## Stored dataset items
────────────────────
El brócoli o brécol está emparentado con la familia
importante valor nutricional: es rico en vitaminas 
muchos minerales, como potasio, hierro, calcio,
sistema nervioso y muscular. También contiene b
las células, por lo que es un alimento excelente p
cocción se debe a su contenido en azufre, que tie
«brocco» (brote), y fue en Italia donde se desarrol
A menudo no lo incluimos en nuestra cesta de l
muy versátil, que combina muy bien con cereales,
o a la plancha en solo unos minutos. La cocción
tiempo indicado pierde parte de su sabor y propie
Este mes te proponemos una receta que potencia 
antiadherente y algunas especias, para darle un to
────────────────────
## ASSIGNMENT
Can you write out again everything from the start of the entries down to the line containing "muy versátil, que", including that line?

## EXERCISE OUTPUT
El brócoli o brécol está emparentado con la familia
importante valor nutricional: es rico en vitaminas 
muchos minerales, como potasio, hierro, calcio,
sistema nervioso y muscular. También contiene b
las células, por lo que es un alimento excelente p
cocción se debe a su contenido en azufre, que tie
«brocco» (brote), y fue en Italia donde se desarrol
A menudo no lo incluimos en nuestra cesta de l
muy versátil, que combina muy bien con cereales,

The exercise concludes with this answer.